**Source records:**
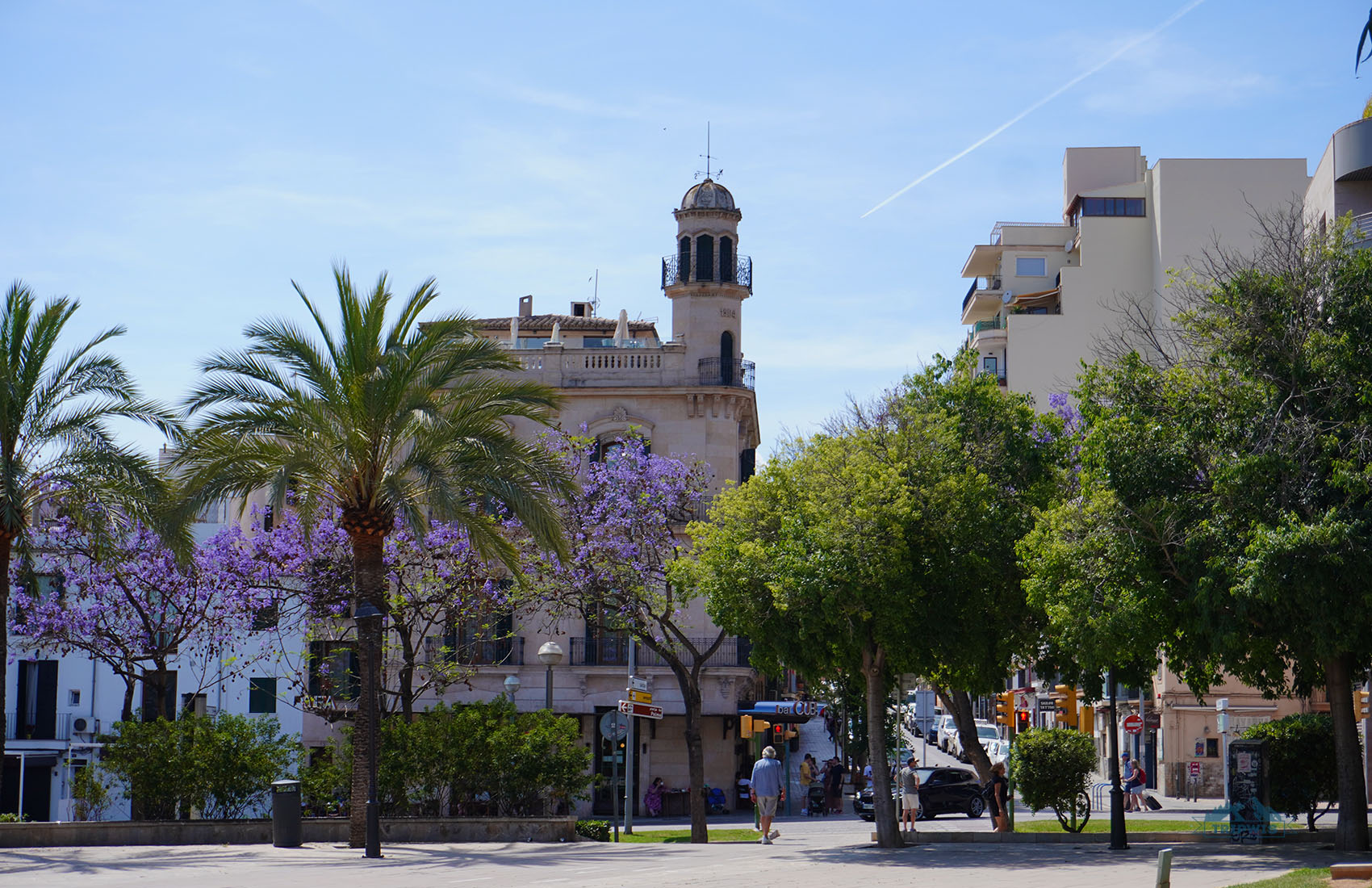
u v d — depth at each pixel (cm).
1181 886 1711
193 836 2628
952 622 2742
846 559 2577
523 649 4834
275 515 2456
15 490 2620
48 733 4834
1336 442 2148
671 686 4841
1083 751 2958
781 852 2541
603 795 4853
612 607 3666
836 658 2697
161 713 3578
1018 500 3009
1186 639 2497
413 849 2486
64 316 2756
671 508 3756
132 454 2750
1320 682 2567
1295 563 2053
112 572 3453
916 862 2231
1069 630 2428
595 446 5009
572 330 6047
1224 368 2355
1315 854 2225
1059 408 3812
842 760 6644
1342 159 3509
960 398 3259
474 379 2788
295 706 4219
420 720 2939
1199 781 5125
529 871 2000
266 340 2580
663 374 5084
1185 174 7088
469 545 3625
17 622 3616
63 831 2561
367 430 2575
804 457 2891
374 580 2616
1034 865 2152
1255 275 2356
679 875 1938
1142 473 2345
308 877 1891
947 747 7788
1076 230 8100
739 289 5166
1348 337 2208
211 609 3909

**Action item:** Only the stretch of lines that begins with the one holding "612 607 3666" and ends with the last line above belongs in the answer; please write it out exactly.

**Task output:**
612 607 3666
836 658 2697
161 713 3578
1018 500 3009
1186 639 2497
413 849 2486
64 316 2756
671 508 3756
132 454 2750
1320 682 2567
1295 563 2053
112 572 3453
916 862 2231
1069 630 2428
595 446 5009
572 330 6047
1224 368 2355
1315 854 2225
1059 408 3812
842 760 6644
1342 159 3509
960 398 3259
474 379 2788
295 706 4219
420 720 2939
1199 781 5125
529 871 2000
266 340 2580
663 374 5084
1185 174 7088
469 545 3625
17 622 3616
63 831 2561
367 430 2575
804 457 2891
374 580 2616
1034 865 2152
1255 275 2356
679 875 1938
1142 473 2345
308 877 1891
947 747 7788
1076 230 8100
739 289 5166
1348 337 2208
211 609 3909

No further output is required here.